Ничто не могло помешать побегу. Шансы на удачу были 99 из 100.
Б.С. смотрел на бледного взволнованного латыша и лихорадочно обдумывал решение.
— Выйдем на берег, обнимемся и стукнемся задом об зад — кто дальше прыгнет, — возбужденно шептал латыш. — Ты — в Израиль, я — в Америку. Будем в гости друг к другу ездить… Мы же с тобой, как родственники станем.
— Беги один, — сказал Б.С.
— А ты?
— Не могу.
— Трусишь?
— Нет. Не могу бросить в беде жену и сынишку. Я спасусь, а их оставлю? Не могу. Меня совесть загрызет.
— Я ведь тоже оставляю жену! — затормошил его латыш, — И двоих детей! И мать с отцом! И братьев! Ради свободы!
— А с ними что будет? Ты подумал?
— Они благословили мой шаг.
— Вот ты и давай, с Богом. Я прикрою тебя. Прослежу, чтоб никто не помешал.
— А ты?
— Без жены и сына ни шагу не сделаю.
Б.С. остался на корабле. И латыш тоже. Один бежать не отважился. Весь рейс он избегал встреч с Б.С., а когда натыкался, отводил глаза.
Дома, когда вернулись из рейса, латыш вступил в партию и стал быстро делать карьеру. А Б.С. закрыли визу за границу и списали с корабля. Заложил ли его латыш или это было просто совпадением, он до сих пор не знает. Латыш сейчас занимает в Риге высокий пост, а Б.С. сидит в Нью-Йорке без жены и сына.
Б.С. стал в Ленинграде одним из главных диссидентов. Советская власть терпела, терпела, да и упекла его в тюрьму. Тут начались протесты во всем мире. Тогда выпустили в Израиль его жену с сыном, а его оставили за решеткой. Жену в Израиле встретили как национальную героиню, чуть не на руках носили из почтения к ее храброму мужу.

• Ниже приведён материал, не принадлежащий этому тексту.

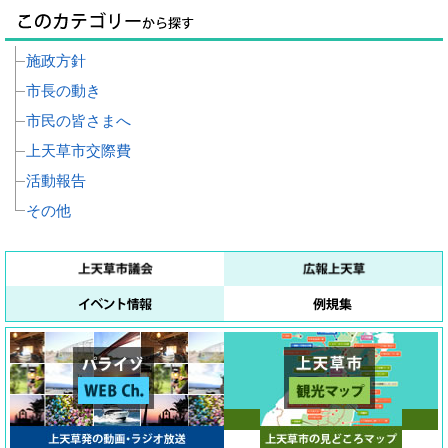
施政方針
市長の動き
市民の皆さまへ
上天草市交際費
活動報告
その他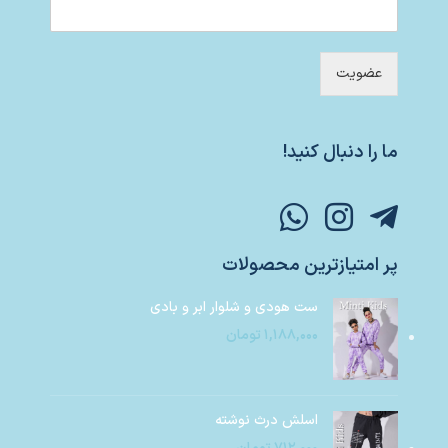
عضویت
ما را دنبال کنید!
پر امتیازترین محصولات
ست هودی و شلوار ابر و بادی
۱,۱۸۸,۰۰۰
تومان
اسلش درث نوشته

Он отсидел два года и после очередной волны демонстраций в разных странах и битья стекол в окнах советских посольств его, наконец, отпустили.
В Израиле его ожидал сюрприз. Жена не дождалась его и вышла замуж. У сынишки был отчим, которому Б.С. сначала хотел сломать шею, но потом раздумал, чтоб не попасть из советской в израильскую тюрьму и доставить удовольствие русским антисемитам.
Уехал в пустыню Негев, стал хирургом в больнице. Работал много.
Пациентов — хоть отбавляй. Все больше те, кто на арабских минах подрывались.
А в Йом-Кипурскую войну оперировал солдат на Голанских высотах в полевом госпитале и сам был контужен сирийским снарядом.